A further wrinkle is that sometimes what may be considered as biased in some situations may be exactly the outcome desired in other instances. For example, someone looking to study the proportion of male versus female characters that appear in English-language novels over the past several hundred years would want their algorithm to detect gender associations found in occupations in order to identify the sex of that character. Such “bias” is critical for this type of analysis yet would be entirely problematic if the model was instead designed to screen resumes for job postings.
Lest the situation seem hopeless, there are steps that companies and organizations can take to improve the results of their modeling efforts. One such step is to make sure the group working on ML problems is diverse in terms of understanding people from different socio-economic environments so that as many viewpoints as possible are represented.
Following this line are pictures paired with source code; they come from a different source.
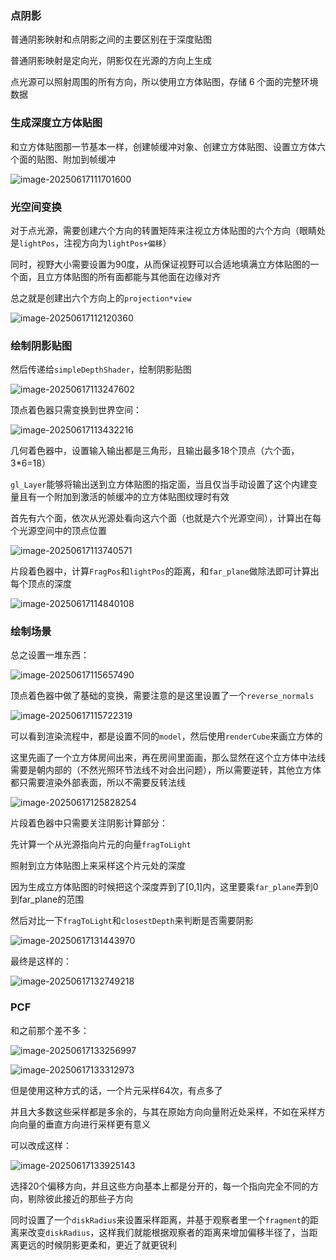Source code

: ### 点阴影

普通阴影映射和点阴影之间的主要区别在于深度贴图

普通阴影映射是定向光，阴影仅在光源的方向上生成

点光源可以照射周围的所有方向，所以使用立方体贴图，存储 6 个面的完整环境数据

### 生成深度立方体贴图

和立方体贴图那一节基本一样，创建帧缓冲对象、创建立方体贴图、设置立方体六个面的贴图、附加到帧缓冲

![image-20250617111701600](C:\Users\SOF\Desktop\OpenGL笔记\assets\image-20250617111701600.png)

### 光空间变换

对于点光源，需要创建六个方向的转置矩阵来注视立方体贴图的六个方向（眼睛处是`lightPos`，注视方向为`lightPos+偏移`）

同时，视野大小需要设置为90度，从而保证视野可以合适地填满立方体贴图的一个面，且立方体贴图的所有面都能与其他面在边缘对齐

总之就是创建出六个方向上的`projection*view`

![image-20250617112120360](C:\Users\SOF\Desktop\OpenGL笔记\assets\image-20250617112120360.png)

### 绘制阴影贴图

然后传递给`simpleDepthShader`，绘制阴影贴图

![image-20250617113247602](C:\Users\SOF\Desktop\OpenGL笔记\assets\image-20250617113247602.png)

顶点着色器只需变换到世界空间：

![image-20250617113432216](C:\Users\SOF\Desktop\OpenGL笔记\assets\image-20250617113432216.png)

几何着色器中，设置输入输出都是三角形，且输出最多18个顶点（六个面，3*6=18）

`gl_Layer`能够将输出送到立方体贴图的指定面，当且仅当手动设置了这个内建变量且有一个附加到激活的帧缓冲的立方体贴图纹理时有效

首先有六个面，依次从光源处看向这六个面（也就是六个光源空间），计算出在每个光源空间中的顶点位置

![image-20250617113740571](C:\Users\SOF\Desktop\OpenGL笔记\assets\image-20250617113740571.png)

片段着色器中，计算`FragPos`和`lightPos`的距离，和`far_plane`做除法即可计算出每个顶点的深度

![image-20250617114840108](C:\Users\SOF\Desktop\OpenGL笔记\assets\image-20250617114840108.png)

### 绘制场景

总之设置一堆东西：

![image-20250617115657490](C:\Users\SOF\Desktop\OpenGL笔记\assets\image-20250617115657490.png)

顶点着色器中做了基础的变换，需要注意的是这里设置了一个`reverse_normals`

![image-20250617115722319](C:\Users\SOF\Desktop\OpenGL笔记\assets\image-20250617115722319.png)

可以看到渲染流程中，都是设置不同的`model`，然后使用`renderCube`来画立方体的

这里先画了一个立方体房间出来，再在房间里面画，那么显然在这个立方体中法线需要是朝内部的（不然光照环节法线不对会出问题），所以需要逆转，其他立方体都只需要渲染外部表面，所以不需要反转法线

![image-20250617125828254](C:\Users\SOF\Desktop\OpenGL笔记\assets\image-20250617125828254.png)

片段着色器中只需要关注阴影计算部分：

先计算一个从光源指向片元的向量`fragToLight`

照射到立方体贴图上来采样这个片元处的深度

因为生成立方体贴图的时候把这个深度弄到了[0,1]内，这里要乘`far_plane`弄到0到far_plane的范围

然后对比一下`fragToLight`和`closestDepth`来判断是否需要阴影

![image-20250617131443970](C:\Users\SOF\Desktop\OpenGL笔记\assets\image-20250617131443970.png)

最终是这样的：

![image-20250617132749218](C:\Users\SOF\Desktop\OpenGL笔记\assets\image-20250617132749218.png)

### PCF

和之前那个差不多：

![image-20250617133256997](C:\Users\SOF\Desktop\OpenGL笔记\assets\image-20250617133256997.png)

![image-20250617133312973](C:\Users\SOF\Desktop\OpenGL笔记\assets\image-20250617133312973.png)

但是使用这种方式的话，一个片元采样64次，有点多了

并且大多数这些采样都是多余的，与其在原始方向向量附近处采样，不如在采样方向向量的垂直方向进行采样更有意义

可以改成这样：

![image-20250617133925143](C:\Users\SOF\Desktop\OpenGL笔记\assets\image-20250617133925143.png)

选择20个偏移方向，并且这些方向基本上都是分开的，每一个指向完全不同的方向，剔除彼此接近的那些子方向

同时设置了一个`diskRadius`来设置采样距离，并基于观察者里一个`fragment`的距离来改变`diskRadius`，这样我们就能根据观察者的距离来增加偏移半径了，当距离更远的时候阴影更柔和，更近了就更锐利
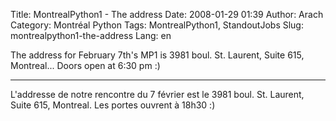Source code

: Title: MontrealPython1 - The address
Date: 2008-01-29 01:39
Author: Arach
Category: Montréal Python
Tags: MontrealPython1, StandoutJobs
Slug: montrealpython1-the-address
Lang: en

The address for February 7th's MP1 is 3981 boul. St. Laurent, Suite 615,
Montreal... Doors open at 6:30 pm :)

---

L'addresse de notre rencontre du 7 février est le 3981 boul. St.
Laurent, Suite 615, Montreal. Les portes ouvrent à 18h30 :)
In addition, employees should be trained on identifying their own biases in order to increase their awareness of how their own assumptions and perceptions of the world influence their work.
Another important point is being transparent and open about what, exactly, a ML model does, how it arrived at the results it did, and what accuracy metrics did it is optimize for. Being able to explain why the model predicted, for example, someone as not being creditworthy not only allowsthat individual to understand what happened, but also makes it easier to identify problems in the model’s performance. Finally, acknowledging that ML is not a magical solution that will solve all of the world’s problems but, like any other tool, has its limitations and weaknesses will help with maintaining a more realistic perspective on what these models can (and cannot) achieve. Microsoft and Google have recently begun including warnings about the risks of using AI in their Securities and Exchange Commission filings.
Algorithms are being used to recommend what to watch next on Netflix, filter out spam from inboxes, and offer directions that help drivers avoid traffic. They are also being used to determine whether parole should be granted, which neighborhoods should be policed more heavily, if children are being abused, and who should be hired. The stakes are real when it comes to how decisions made by ML and AI models are impacting people’s lives and if trends continue, these algorithms will be increasingly relied on to help make these decisions.
Bias in machine learning imposes serious costs on both individuals and society as a whole by unfairly denying people opportunities while perpetuating stereotypes and inequities. Tackling bias is a challenging problem for which there are no simple solutions or clear cut answers. But it is imperative that ML practitioners do so by using more representative data, evaluating results against various different definitions of accuracy and being more aware of their own biases. ML and AI will indeed change the world; let’s make sure they change the world for the better.